Si on ne connaît pas bien le tapis, sa mesure, ses fonctions, on peut faire un faux pas, appuyer sur le mauvais bouton.

M. Curnier se rappelle un incident dramatique, une personne qui avait perdu pied et s'était accrochée aux poignées du tapis pendant de longues secondes, laissant ainsi ses genoux se faire râper au sang. Le hic: cette personne prenait des anticoagulants.

Tous ceux qui travaillent dans les centres sportifs dotés de tapis roulants vous le diront - et YouTube le confirme -, des tas de gens tombent chaque jour des tapis roulants, ce qui crée des situations plus ou moins graves, souvent cocasses. Parfois ils oublient que le tapis roule déjà quand ils montent dessus. Parfois, ils reculent trop sur le tapis sans le savoir et se font projeter par celui-ci.

Élément de distraction ou de non-concentration? Les écouteurs! Curnier, qui entraîne notamment des cyclistes, croit que pour ce sport, sur route, les écouteurs sont carrément à proscrire. Ils empêchent les athlètes d'entendre les voitures. Mais il conseille même aux coureurs de les laisser de côté. «Pour un entraînement maximal, mieux vaut se concentrer sur l'effort, sur la manière de courir», dit-il.

Dans la presse américaine, on a aussi longuement écrit sur la question depuis une semaine. Peut-on à la fois être branché sur un téléphone intelligent, avec tout ce que cela comporte de courriels, textos et autres sources de distraction, et courir sur des machines de plus en plus complexes? Doit-on voir ce type de course mécanisée presque comme de la conduite automobile où l'on ne risque pas de foncer dans une autre voiture, mais où on peut très bien se blesser?

Est-ce une des leçons à tirer de cet accident tragique?
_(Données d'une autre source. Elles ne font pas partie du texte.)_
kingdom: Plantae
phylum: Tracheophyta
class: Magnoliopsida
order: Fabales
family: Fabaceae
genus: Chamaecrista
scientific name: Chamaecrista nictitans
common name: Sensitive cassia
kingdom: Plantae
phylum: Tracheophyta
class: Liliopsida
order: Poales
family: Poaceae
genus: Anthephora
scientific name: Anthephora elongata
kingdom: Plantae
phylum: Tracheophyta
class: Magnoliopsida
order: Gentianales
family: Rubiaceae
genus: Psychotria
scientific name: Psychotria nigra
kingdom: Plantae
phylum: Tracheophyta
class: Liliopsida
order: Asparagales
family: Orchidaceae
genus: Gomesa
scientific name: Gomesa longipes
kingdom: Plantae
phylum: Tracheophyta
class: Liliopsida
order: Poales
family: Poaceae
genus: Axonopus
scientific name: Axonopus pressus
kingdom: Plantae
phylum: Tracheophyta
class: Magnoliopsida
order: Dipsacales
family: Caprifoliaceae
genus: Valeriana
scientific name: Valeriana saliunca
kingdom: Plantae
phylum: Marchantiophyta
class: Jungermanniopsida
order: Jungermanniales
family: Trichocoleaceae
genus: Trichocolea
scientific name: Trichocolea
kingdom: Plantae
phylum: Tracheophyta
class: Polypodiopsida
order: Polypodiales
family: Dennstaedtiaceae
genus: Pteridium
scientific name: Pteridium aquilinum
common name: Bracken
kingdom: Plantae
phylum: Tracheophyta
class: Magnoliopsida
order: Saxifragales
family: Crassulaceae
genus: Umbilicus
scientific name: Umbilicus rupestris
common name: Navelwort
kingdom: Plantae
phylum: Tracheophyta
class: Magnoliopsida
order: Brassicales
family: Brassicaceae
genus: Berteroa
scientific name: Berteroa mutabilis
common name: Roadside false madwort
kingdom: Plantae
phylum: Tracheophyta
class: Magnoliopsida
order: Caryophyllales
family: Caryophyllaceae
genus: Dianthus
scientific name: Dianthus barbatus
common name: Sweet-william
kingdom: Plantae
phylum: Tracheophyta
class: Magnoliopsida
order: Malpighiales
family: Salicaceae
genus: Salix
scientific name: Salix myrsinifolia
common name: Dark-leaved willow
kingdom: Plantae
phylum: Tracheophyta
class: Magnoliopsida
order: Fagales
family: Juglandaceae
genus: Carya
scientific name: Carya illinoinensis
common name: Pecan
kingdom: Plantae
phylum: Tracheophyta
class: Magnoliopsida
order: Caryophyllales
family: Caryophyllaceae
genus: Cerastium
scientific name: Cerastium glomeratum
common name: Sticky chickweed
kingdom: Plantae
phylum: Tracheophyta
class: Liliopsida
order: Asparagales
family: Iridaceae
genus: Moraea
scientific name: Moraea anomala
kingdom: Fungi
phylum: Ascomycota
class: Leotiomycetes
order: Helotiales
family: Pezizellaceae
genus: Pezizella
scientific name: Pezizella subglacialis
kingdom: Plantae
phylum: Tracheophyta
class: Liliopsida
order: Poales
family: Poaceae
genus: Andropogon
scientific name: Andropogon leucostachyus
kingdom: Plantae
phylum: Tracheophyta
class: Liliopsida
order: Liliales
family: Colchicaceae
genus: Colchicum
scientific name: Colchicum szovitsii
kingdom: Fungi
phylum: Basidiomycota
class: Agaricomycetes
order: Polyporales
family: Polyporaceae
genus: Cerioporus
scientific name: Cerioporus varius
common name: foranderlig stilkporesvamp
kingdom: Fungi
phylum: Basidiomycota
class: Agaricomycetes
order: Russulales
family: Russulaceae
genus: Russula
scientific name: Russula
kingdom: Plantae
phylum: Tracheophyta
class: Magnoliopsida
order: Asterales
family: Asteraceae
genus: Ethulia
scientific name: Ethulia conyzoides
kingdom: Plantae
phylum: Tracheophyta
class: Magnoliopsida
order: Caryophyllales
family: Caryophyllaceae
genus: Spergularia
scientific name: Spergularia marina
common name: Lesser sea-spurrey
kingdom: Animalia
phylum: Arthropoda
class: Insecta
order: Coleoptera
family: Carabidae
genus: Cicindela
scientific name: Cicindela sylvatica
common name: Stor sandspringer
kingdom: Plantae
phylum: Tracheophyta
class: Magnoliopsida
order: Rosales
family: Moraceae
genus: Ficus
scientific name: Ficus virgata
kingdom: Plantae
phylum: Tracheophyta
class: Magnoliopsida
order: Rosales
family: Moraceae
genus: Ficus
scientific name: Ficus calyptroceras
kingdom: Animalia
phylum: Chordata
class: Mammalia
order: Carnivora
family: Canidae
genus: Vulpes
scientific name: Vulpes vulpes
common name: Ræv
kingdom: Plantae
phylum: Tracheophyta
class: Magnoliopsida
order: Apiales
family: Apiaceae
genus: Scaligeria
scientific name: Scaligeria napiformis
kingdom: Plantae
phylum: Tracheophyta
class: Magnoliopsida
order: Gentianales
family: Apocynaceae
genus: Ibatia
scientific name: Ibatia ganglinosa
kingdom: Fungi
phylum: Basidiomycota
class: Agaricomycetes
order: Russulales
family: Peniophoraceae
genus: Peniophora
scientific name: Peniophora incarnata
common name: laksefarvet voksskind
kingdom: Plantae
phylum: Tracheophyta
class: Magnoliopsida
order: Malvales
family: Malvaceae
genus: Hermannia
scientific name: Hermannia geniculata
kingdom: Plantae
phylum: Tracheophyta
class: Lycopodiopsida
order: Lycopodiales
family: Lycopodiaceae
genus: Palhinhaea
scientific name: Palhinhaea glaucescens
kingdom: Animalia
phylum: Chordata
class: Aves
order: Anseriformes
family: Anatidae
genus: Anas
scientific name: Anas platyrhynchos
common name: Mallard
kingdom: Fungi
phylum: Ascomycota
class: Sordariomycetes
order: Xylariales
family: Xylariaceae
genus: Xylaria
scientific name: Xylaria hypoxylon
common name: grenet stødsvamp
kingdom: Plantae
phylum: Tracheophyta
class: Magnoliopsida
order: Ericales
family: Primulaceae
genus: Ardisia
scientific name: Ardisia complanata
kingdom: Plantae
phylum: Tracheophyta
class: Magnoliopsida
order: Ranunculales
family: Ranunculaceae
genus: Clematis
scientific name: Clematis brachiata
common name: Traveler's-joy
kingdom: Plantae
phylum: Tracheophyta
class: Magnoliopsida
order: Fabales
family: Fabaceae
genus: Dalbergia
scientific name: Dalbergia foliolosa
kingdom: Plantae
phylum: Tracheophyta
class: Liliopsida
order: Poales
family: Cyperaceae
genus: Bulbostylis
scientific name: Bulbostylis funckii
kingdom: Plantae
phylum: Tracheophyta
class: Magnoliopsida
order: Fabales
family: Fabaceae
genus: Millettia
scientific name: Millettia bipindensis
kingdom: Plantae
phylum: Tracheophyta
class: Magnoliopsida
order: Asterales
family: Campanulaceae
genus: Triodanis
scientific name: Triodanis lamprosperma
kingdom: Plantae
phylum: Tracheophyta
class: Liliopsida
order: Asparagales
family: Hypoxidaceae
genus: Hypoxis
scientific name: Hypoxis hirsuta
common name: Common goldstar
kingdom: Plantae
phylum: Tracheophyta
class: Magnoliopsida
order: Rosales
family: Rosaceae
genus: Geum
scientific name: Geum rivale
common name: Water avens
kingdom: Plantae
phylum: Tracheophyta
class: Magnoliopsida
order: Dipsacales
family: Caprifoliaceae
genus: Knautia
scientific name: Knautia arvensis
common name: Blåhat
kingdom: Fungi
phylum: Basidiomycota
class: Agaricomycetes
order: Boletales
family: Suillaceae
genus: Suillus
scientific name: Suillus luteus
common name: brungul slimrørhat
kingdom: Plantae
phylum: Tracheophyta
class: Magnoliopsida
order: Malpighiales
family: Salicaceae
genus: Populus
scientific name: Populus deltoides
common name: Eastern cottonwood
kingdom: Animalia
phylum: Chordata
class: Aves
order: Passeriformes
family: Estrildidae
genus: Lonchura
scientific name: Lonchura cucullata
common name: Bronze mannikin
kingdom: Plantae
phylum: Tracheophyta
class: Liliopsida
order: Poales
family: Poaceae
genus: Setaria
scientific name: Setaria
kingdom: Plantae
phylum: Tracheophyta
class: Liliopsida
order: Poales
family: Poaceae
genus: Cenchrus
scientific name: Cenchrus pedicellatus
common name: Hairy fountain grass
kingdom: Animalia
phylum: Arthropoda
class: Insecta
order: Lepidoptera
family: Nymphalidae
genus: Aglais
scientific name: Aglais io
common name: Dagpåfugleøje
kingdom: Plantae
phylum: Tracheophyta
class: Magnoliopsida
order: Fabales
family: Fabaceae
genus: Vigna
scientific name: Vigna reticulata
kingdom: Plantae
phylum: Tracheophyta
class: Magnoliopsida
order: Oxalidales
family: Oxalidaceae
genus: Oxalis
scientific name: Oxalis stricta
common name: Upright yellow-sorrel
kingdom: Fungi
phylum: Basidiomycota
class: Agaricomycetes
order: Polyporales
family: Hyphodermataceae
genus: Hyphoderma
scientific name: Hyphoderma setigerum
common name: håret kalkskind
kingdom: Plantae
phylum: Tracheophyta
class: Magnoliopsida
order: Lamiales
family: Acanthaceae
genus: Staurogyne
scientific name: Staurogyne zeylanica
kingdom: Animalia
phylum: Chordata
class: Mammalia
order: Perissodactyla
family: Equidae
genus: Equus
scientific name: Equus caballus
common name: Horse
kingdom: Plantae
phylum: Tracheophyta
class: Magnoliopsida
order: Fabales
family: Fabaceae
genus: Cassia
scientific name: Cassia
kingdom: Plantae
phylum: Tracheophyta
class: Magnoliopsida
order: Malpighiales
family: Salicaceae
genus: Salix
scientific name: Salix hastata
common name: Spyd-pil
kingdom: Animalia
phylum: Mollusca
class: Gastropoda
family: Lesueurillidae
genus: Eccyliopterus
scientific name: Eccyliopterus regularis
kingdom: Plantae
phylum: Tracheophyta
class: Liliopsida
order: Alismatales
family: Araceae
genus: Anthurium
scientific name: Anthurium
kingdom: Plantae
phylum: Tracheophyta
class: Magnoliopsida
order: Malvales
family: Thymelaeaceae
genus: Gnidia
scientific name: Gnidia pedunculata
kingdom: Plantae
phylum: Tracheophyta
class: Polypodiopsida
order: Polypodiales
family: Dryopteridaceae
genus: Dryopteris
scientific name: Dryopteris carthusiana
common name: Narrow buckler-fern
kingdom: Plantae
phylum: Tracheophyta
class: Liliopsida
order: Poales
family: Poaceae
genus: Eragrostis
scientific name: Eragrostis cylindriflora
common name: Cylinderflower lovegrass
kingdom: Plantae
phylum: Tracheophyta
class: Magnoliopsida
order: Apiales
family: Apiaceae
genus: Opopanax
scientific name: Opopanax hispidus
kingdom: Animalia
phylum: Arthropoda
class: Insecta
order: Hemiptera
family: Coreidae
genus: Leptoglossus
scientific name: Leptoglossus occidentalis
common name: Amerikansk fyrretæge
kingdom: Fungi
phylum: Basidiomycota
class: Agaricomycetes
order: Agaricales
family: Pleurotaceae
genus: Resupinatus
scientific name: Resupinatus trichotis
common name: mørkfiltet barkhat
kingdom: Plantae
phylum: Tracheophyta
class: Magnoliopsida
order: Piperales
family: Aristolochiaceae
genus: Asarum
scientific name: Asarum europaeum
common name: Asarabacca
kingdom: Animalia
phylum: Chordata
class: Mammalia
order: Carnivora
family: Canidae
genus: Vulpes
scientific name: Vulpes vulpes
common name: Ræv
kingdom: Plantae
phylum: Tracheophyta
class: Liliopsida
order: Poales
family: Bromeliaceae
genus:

Selon Curnier, une des conclusions de cette triste affaire, c'est qu'il faut apprendre à être conscient de son environnement et se poser des questions quand on fait du sport. Fait-il trop chaud ou trop froid? Est-ce que je connais bien l'équipement? Un test médical au préalable? Pas une mauvaise idée, sachant toutefois qu'on ne peut jamais tout détecter et que certains programmes de dépistage systématique ont été efficaces, d'autres moins.

Il faut aussi s'assurer que quelqu'un d'autre est au courant d'où on est, de ce qu'on fait, de l'heure à laquelle on devrait normalement rentrer de la séance d'exercice, ajoute Ellemberg. La vitesse d'intervention est souvent cruciale. «Par exemple, dans les cas de rupture d'anévrisme, on peut sauver des vies avec des interventions suffisamment rapides.» Il faut que nos proches sachent quand commencer à s'inquiéter.

Et la dernière leçon importante, selon Ellemberg, c'est de constater et d'admettre que ce qui s'est passé était hautement improbable. Statistiquement, on parle d'un risque infime.

Ce qui est beaucoup plus important, statistiquement, ce sont les effets positifs de l'exercice sur la santé. Ces bienfaits, eux, ne sont pas rares, mais plutôt hyper fréquents.

Le vrai risque, c'est la sédentarité.